Which is, to say the least, a clever way to force traditionally uninvolved males in parenting. "There is resistance, reluctance, but realizing that we cannot send them home unless they assure us that they are capable of holding their baby [properly], then eventually they give in," Mendoza says.
Regular follow-ups are a must, if only to "assure ourselves that discharging them early did not compromise their health and their life." Also, the first few months after discharge are crucial, since the change in environment may lead to further weight loss. At first the KMC Unit recommended daily follow-ups; however, that was "not feasible in our setup." So follow-up schedules were trimmed down to three days, then two days, during the first month. Follow-up becomes weekly, until the baby reaches full-term size, or full-term gestation. Then follow-up becomes monthly, until the baby's first birthday.
But follow-up rates fall dramatically by the third month after discharge.
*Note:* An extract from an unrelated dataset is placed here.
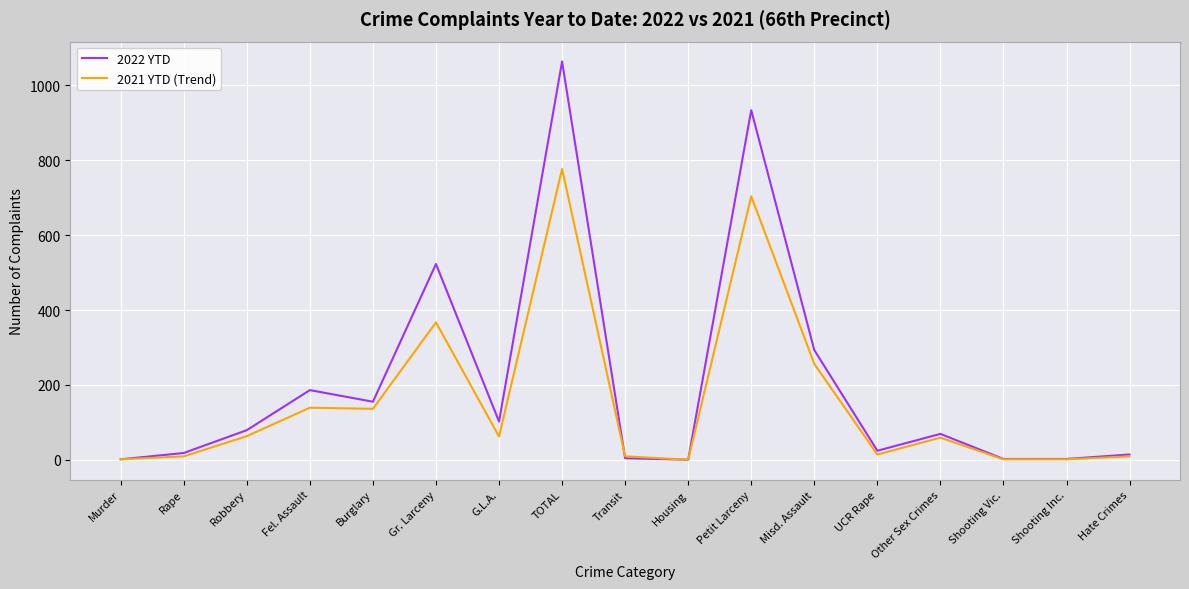

Rank the series at TOTAL from highest to lowest value.

2022 YTD, 2021 YTD (Trend)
Even if breastfeeding rates in those who underwent KMC are significantly higher than normal (75 percent of babies in KMC are breastfed even after three months of discharge, as opposed to the 45-percent national breastfeeding rate in the first week of life alone), even if fewer babies were abandoned, even if the risk of death is significantly diminished-follow-up rates drop. In a paper Mendoza delivered at the Fourth International Workshop on Kangaroo Mother Care November last year in Cape Town, South Africa, follow-up plummeted to nearly 50 percent by the third month. Among the reasons were larger mean birth weight, older age of gestation, lower level of maternal education, larger mean weight upon discharge, and the distance that must be traveled just to follow up. It is after all a practical concern: why follow up at a tertiary hospital when the health center is there? Or why leave home when you can't afford it?
Midwife Power
And so four years after the establishment of the center, Mendoza and the rest of the Fabella KMC team trained an initial 32 midwives from local health centers all over the city of Manila last June. This August, the municipal health officers will undergo training. The KMC Program then, Mendoza says, has become "an instrument in the networking process in an effort to improve perinatal and neonatal care."
"While we have already improved our own inpatient population," she continues, "and have seen how this program improves outcomes considerably-and less cost for the hospital, since we don't keep them as long anymore-we have to make sure that our follow-ups are consistent through the local health centers. We'd like to see them back, pero we will give them the option [of going to the local health center] once the people in the health center are capable of handling them."
Only 31 percent of births are assisted by doctors; midwives assist 25 percent of births. All the others are seen by the traditional birth attendant or
hilot. This means 66 percent of babies are delivered outside the hospital, and sometimes, they are born in "less than ideal situations," and there may be a large chunk of the LBW population being left out. So by training health center-based Manila midwives-who Mendoza says really man the health centers, and they are "the ones who know 'yung mga hilot na nagpapaanak; they know their district much better than the Manila health officers, no offense meant"-the LBW babies and all other possibly problematic pregnancies will be better monitored.
The program hopes that the network will be operational by 2004, where Fabella's LBW graduates may choose to follow up at their local health centers. In addition, risky pregnancies and low-weight neonates may easily be referred to the Fabella KMC Unit. Once done, the training of other health facilities will follow, and then institutions outside Manila.